Learning Curves

Definition and Purpose

Learning curves show how algorithms perform as a function of training experience (number of training examples). They plot both J_cv (cross-validation error) and J_train (training error) against training set size.

General Learning Curve Behavior

Cross-Validation Error (J_cv)

Decreases as training set size increases
More examples → better model → lower CV error
Algorithm learns patterns more effectively

Training Error (J_train)

Increases as training set size increases
Small datasets: Easy to achieve zero/low error
Large datasets: Harder to fit all examples perfectly

High Bias Learning Curves

Characteristics

Model: Simple (e.g., linear function)
Training error: Rises then plateaus (flattens out)
CV error: Decreases then plateaus
Gap: J_cv consistently higher than J_train
Baseline: Both errors remain above human-level performance

Key Insight: High Bias and More Data

Important

If algorithm has high bias, getting more training data will NOT help much.

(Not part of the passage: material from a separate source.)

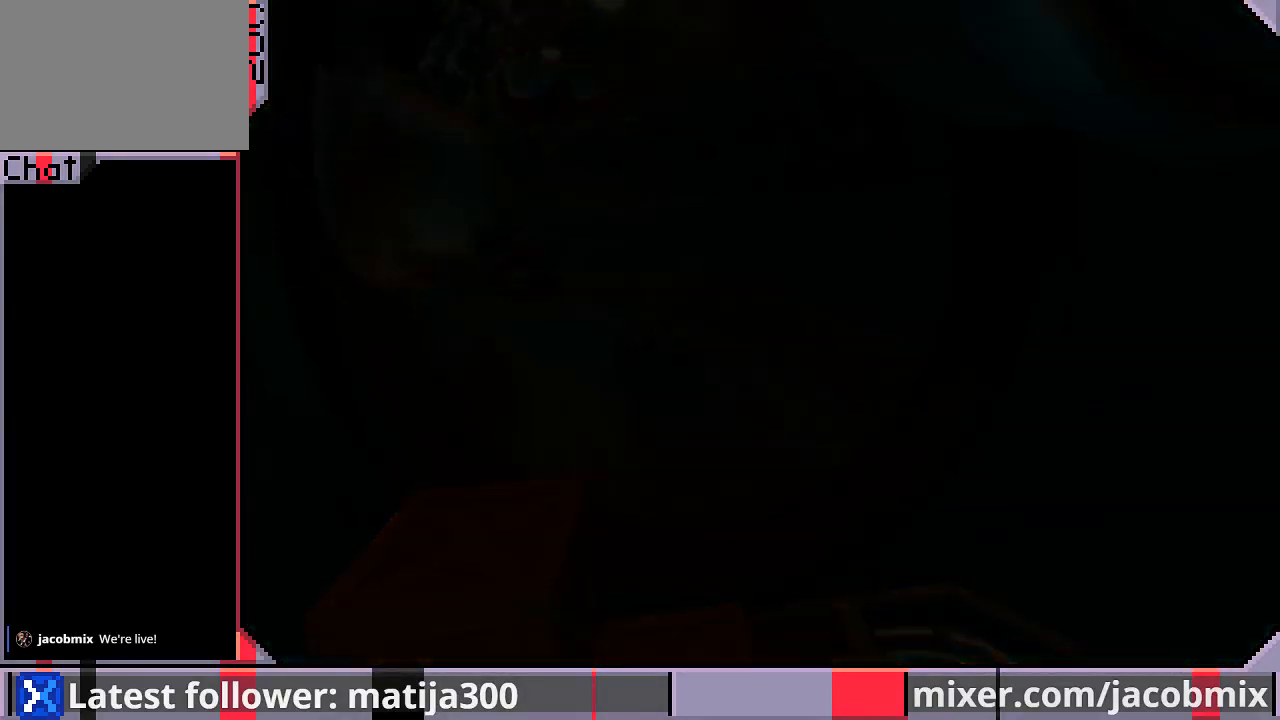
{"dt_ms": 500, "buttons": ["DPAD_UP"], "left_stick": "center", "right_stick": "center", "events": []}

Learning curves plateau because:

Simple models (straight lines) don’t change significantly with more data
Both J_cv and J_train flatten and stay flat regardless of dataset size
Curves never reach baseline performance level

High Variance Learning Curves

Characteristics

Model: Complex (e.g., 4th-order polynomial, small λ)
Training error: Low (sometimes below human performance)
CV error: Much higher than training error
Large gap: Significant difference between J_cv and J_train

Key Insight: High Variance and More Data

If algorithm has high variance, getting more training data IS likely to help.

With more data:

J_train continues rising
J_cv comes down toward J_train
Gap between errors decreases
Performance approaches baseline

Plotting Learning Curves in Practice

Implementation Process

Take subsets of training data (100, 200, 300 examples…)
Train models on each subset size
Evaluate J_train and J_cv for each
Plot results against training set size

Computational Considerations

Expensive: Requires training multiple models
Time-consuming: Not done frequently in practice
Mental model: Useful conceptual framework for understanding algorithm behavior

Practical Applications

Housing Price Prediction Example

Learning curves help decide what to try next:

High Bias Scenario

Flat learning curves
More data won’t help
Need model complexity increases

High Variance Scenario

Converging learning curves
More data will help
Focus on data collection

Decision Framework

When J_train and J_cv Plateau Early

Indicates high bias
Adding data provides diminishing returns
Focus on: more features, polynomial terms, reducing λ

When Large Gap Exists Between Errors

Indicates high variance
More data can close the gap
Continue data collection efforts

Learning curves provide visual insight into whether bias or variance is the primary bottleneck, guiding resource allocation decisions in machine learning projects.